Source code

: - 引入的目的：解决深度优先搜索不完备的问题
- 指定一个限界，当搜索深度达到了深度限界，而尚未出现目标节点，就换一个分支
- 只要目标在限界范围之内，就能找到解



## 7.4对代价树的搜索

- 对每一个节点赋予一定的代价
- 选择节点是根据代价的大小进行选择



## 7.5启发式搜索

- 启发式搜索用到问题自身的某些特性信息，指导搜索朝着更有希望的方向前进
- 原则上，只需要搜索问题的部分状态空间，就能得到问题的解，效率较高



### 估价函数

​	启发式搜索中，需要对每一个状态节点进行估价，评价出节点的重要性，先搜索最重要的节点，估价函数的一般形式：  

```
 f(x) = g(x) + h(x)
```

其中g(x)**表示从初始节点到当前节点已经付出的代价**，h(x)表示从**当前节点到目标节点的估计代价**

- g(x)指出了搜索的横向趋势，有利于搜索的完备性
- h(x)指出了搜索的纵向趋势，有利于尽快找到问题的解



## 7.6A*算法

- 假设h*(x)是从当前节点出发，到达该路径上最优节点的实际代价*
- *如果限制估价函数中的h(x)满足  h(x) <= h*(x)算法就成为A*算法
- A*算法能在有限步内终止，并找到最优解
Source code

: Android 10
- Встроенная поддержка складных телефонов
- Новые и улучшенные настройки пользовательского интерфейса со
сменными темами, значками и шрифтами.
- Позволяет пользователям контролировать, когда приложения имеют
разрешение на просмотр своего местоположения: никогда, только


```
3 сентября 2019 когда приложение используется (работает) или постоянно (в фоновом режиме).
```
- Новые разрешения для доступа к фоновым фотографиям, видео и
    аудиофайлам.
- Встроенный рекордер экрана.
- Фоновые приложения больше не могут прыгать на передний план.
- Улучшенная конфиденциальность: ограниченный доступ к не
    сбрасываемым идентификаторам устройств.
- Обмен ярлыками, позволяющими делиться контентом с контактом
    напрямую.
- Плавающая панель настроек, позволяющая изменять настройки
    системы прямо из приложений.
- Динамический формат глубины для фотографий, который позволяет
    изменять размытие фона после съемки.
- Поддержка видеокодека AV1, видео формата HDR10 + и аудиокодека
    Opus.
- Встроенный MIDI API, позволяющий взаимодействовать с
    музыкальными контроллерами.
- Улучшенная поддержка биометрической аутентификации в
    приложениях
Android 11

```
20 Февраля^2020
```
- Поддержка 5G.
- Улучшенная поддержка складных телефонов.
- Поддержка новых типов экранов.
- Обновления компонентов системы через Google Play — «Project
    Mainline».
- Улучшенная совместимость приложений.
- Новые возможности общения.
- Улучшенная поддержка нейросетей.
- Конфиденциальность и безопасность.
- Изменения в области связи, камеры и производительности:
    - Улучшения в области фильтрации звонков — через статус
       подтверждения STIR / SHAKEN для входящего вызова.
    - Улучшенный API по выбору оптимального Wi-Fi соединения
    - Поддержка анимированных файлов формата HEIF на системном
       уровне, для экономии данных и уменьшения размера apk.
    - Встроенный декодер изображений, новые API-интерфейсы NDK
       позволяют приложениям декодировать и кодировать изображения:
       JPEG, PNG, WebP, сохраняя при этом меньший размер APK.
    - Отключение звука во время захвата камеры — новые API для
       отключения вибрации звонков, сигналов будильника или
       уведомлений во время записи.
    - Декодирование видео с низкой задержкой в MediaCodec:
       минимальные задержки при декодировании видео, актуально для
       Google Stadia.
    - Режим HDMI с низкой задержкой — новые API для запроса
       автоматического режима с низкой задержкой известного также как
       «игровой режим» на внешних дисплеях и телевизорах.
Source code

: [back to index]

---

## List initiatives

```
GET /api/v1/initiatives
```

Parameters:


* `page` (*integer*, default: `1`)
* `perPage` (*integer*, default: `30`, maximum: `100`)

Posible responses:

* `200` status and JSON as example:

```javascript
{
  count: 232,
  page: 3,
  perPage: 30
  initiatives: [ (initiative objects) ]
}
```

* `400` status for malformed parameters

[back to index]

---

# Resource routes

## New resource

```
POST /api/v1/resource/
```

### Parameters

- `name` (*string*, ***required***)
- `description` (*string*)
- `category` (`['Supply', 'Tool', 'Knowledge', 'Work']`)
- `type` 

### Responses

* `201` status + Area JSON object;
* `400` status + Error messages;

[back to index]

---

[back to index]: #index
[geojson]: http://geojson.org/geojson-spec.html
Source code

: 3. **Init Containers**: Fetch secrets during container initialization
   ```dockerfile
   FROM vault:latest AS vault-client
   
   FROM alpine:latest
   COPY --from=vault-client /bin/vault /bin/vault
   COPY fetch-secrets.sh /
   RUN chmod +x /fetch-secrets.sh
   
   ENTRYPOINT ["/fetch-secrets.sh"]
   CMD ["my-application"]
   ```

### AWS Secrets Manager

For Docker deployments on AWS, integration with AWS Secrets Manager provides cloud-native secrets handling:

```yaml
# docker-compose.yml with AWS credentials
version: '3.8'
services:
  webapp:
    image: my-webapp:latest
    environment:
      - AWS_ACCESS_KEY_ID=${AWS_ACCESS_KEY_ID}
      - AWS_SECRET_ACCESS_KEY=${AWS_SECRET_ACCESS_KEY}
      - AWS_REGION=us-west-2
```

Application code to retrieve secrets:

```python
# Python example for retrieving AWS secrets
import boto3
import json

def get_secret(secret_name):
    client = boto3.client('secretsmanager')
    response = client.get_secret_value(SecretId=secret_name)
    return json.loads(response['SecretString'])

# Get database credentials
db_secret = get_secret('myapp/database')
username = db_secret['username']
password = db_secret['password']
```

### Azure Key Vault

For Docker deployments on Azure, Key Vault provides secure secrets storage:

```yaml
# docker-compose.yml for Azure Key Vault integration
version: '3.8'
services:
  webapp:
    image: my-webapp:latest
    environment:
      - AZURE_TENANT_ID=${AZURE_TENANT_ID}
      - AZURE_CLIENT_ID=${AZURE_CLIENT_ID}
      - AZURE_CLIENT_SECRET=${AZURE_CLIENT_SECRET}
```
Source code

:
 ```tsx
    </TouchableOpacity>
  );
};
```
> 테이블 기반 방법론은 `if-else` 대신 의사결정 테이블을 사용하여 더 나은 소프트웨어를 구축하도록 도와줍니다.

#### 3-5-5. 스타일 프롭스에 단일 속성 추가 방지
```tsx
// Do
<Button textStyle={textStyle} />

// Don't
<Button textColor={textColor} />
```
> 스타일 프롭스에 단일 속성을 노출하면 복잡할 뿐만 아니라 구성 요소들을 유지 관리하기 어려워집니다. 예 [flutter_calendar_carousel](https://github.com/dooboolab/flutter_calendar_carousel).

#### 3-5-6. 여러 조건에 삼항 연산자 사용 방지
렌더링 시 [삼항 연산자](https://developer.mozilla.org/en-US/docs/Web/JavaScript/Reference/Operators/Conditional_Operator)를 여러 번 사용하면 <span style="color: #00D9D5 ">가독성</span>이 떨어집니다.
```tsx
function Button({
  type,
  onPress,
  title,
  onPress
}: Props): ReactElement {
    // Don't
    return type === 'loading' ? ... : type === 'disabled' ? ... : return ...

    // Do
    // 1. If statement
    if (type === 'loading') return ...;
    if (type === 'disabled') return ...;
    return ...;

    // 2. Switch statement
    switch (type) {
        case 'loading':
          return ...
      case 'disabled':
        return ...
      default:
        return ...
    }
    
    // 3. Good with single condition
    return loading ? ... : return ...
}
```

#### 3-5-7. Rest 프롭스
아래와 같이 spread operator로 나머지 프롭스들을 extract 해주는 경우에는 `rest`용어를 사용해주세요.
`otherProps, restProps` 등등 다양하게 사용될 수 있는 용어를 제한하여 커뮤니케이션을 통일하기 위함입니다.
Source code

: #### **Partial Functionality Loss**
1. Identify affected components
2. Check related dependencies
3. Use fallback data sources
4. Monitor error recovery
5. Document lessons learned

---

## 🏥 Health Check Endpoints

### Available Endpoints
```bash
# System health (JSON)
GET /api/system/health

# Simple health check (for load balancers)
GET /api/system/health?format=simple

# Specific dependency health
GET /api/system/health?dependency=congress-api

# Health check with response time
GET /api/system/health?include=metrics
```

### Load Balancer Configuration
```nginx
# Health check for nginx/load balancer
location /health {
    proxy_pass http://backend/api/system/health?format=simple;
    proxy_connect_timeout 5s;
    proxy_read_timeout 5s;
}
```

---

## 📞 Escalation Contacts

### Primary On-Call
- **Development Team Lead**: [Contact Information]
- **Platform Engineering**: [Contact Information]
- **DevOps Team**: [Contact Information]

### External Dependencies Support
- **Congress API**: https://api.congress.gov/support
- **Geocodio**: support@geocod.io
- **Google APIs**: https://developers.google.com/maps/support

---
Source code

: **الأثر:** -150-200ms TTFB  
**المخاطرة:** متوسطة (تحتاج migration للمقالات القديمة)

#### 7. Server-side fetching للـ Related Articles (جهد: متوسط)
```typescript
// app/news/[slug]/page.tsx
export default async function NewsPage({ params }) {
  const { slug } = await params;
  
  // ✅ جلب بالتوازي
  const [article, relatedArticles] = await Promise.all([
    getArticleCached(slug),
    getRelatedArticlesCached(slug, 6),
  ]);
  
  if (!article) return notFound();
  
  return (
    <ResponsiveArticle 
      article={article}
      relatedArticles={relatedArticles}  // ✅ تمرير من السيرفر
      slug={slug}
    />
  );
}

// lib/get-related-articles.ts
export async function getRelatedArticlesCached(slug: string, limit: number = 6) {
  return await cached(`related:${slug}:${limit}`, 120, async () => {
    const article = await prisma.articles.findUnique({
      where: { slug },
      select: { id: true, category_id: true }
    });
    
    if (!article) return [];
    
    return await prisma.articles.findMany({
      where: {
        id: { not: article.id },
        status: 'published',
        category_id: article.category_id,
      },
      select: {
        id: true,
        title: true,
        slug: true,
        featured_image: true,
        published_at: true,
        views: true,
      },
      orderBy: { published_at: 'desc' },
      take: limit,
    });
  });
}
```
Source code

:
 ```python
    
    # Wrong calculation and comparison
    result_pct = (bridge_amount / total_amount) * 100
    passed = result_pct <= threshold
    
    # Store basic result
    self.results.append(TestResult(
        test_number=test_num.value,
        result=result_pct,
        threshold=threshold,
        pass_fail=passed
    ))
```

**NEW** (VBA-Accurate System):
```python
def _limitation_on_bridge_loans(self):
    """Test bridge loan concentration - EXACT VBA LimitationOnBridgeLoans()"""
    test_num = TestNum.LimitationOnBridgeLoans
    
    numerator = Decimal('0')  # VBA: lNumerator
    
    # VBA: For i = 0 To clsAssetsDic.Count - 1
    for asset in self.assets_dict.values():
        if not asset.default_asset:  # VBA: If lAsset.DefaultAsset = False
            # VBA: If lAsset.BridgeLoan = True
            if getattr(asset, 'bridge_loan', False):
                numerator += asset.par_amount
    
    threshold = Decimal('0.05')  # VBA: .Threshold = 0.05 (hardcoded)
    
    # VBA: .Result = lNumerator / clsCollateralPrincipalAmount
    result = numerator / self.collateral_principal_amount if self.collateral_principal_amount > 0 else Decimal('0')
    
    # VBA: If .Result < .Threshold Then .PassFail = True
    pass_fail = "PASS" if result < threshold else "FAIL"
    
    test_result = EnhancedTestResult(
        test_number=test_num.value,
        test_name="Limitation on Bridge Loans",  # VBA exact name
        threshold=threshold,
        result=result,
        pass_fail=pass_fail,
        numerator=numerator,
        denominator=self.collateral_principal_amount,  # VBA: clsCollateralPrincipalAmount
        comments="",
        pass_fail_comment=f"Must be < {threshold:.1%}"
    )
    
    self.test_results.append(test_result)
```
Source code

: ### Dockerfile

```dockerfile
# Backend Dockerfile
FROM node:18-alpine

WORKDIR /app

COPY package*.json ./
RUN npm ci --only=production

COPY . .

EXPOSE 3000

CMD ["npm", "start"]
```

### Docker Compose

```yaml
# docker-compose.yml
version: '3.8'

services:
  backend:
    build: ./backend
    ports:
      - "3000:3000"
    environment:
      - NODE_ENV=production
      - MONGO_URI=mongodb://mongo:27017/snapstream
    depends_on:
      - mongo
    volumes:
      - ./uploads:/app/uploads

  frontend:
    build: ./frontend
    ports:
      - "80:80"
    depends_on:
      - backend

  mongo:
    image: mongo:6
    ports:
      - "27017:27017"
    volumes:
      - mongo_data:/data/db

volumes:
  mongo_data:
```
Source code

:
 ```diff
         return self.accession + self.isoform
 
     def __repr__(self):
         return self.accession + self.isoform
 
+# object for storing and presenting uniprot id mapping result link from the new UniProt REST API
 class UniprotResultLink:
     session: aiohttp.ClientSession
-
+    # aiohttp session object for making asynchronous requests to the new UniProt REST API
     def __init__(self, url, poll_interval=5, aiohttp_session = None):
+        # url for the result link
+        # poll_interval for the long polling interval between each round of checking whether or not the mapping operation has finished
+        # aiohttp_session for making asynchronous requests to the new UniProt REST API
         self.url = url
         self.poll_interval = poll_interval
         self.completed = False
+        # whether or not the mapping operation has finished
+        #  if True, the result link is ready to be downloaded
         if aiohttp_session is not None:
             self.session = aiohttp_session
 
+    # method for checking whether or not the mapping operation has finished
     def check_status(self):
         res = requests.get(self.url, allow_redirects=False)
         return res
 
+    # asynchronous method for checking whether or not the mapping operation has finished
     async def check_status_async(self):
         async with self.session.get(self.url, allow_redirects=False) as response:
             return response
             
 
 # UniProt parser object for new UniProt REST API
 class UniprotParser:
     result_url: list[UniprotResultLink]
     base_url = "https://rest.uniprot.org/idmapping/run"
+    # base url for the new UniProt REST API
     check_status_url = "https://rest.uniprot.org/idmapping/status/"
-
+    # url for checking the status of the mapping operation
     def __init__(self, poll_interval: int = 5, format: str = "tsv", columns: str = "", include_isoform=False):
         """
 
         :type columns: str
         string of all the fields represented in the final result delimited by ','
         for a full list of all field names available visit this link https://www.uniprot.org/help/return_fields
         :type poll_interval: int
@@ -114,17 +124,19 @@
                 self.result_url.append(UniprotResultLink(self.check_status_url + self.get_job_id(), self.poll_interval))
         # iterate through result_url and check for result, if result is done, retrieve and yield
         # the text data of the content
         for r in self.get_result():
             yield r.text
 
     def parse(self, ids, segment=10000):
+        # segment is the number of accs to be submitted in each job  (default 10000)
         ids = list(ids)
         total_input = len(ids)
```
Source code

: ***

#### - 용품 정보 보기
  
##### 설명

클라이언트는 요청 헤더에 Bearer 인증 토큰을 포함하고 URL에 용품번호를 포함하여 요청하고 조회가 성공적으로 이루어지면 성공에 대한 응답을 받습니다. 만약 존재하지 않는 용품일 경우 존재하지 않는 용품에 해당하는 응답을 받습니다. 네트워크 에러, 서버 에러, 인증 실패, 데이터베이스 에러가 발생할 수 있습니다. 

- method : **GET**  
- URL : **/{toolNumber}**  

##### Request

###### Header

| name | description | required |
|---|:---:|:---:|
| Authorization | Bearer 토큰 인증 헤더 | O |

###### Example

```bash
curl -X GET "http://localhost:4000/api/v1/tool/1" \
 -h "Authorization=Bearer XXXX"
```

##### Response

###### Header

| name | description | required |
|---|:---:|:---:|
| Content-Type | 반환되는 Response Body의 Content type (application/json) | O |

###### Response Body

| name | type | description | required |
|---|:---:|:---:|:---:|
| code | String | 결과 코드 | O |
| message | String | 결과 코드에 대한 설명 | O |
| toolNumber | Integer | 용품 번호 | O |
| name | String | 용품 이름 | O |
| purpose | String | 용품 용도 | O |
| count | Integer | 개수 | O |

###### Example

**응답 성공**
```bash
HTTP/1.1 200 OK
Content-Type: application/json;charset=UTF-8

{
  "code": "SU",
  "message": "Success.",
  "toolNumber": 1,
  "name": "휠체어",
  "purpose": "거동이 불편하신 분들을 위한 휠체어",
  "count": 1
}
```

════════

The lines from the start of the entries above through the line containing "приложениях" are the ones to return, please; copy them exactly and include both ends.

» **EXERCISE RESULT**
Source code

: - 引入的目的：解决深度优先搜索不完备的问题
- 指定一个限界，当搜索深度达到了深度限界，而尚未出现目标节点，就换一个分支
- 只要目标在限界范围之内，就能找到解



## 7.4对代价树的搜索

- 对每一个节点赋予一定的代价
- 选择节点是根据代价的大小进行选择



## 7.5启发式搜索

- 启发式搜索用到问题自身的某些特性信息，指导搜索朝着更有希望的方向前进
- 原则上，只需要搜索问题的部分状态空间，就能得到问题的解，效率较高



### 估价函数

​	启发式搜索中，需要对每一个状态节点进行估价，评价出节点的重要性，先搜索最重要的节点，估价函数的一般形式：  

```
 f(x) = g(x) + h(x)
```

其中g(x)**表示从初始节点到当前节点已经付出的代价**，h(x)表示从**当前节点到目标节点的估计代价**

- g(x)指出了搜索的横向趋势，有利于搜索的完备性
- h(x)指出了搜索的纵向趋势，有利于尽快找到问题的解



## 7.6A*算法

- 假设h*(x)是从当前节点出发，到达该路径上最优节点的实际代价*
- *如果限制估价函数中的h(x)满足  h(x) <= h*(x)算法就成为A*算法
- A*算法能在有限步内终止，并找到最优解
Source code

: Android 10
- Встроенная поддержка складных телефонов
- Новые и улучшенные настройки пользовательского интерфейса со
сменными темами, значками и шрифтами.
- Позволяет пользователям контролировать, когда приложения имеют
разрешение на просмотр своего местоположения: никогда, только


```
3 сентября 2019 когда приложение используется (работает) или постоянно (в фоновом режиме).
```
- Новые разрешения для доступа к фоновым фотографиям, видео и
    аудиофайлам.
- Встроенный рекордер экрана.
- Фоновые приложения больше не могут прыгать на передний план.
- Улучшенная конфиденциальность: ограниченный доступ к не
    сбрасываемым идентификаторам устройств.
- Обмен ярлыками, позволяющими делиться контентом с контактом
    напрямую.
- Плавающая панель настроек, позволяющая изменять настройки
    системы прямо из приложений.
- Динамический формат глубины для фотографий, который позволяет
    изменять размытие фона после съемки.
- Поддержка видеокодека AV1, видео формата HDR10 + и аудиокодека
    Opus.
- Встроенный MIDI API, позволяющий взаимодействовать с
    музыкальными контроллерами.
- Улучшенная поддержка биометрической аутентификации в
    приложениях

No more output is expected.